Stored data
....

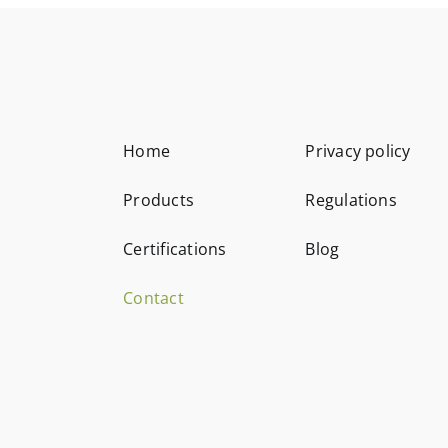
Home
Privacy policy
Products
Regulations
Certifications
Blog
Contact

....

- [What you need to do]:
Exactly as written above, print every line of the data but not its pictures.

- [Response area]:
Home
Privacy policy
Products
Regulations
Certifications
Blog
Contact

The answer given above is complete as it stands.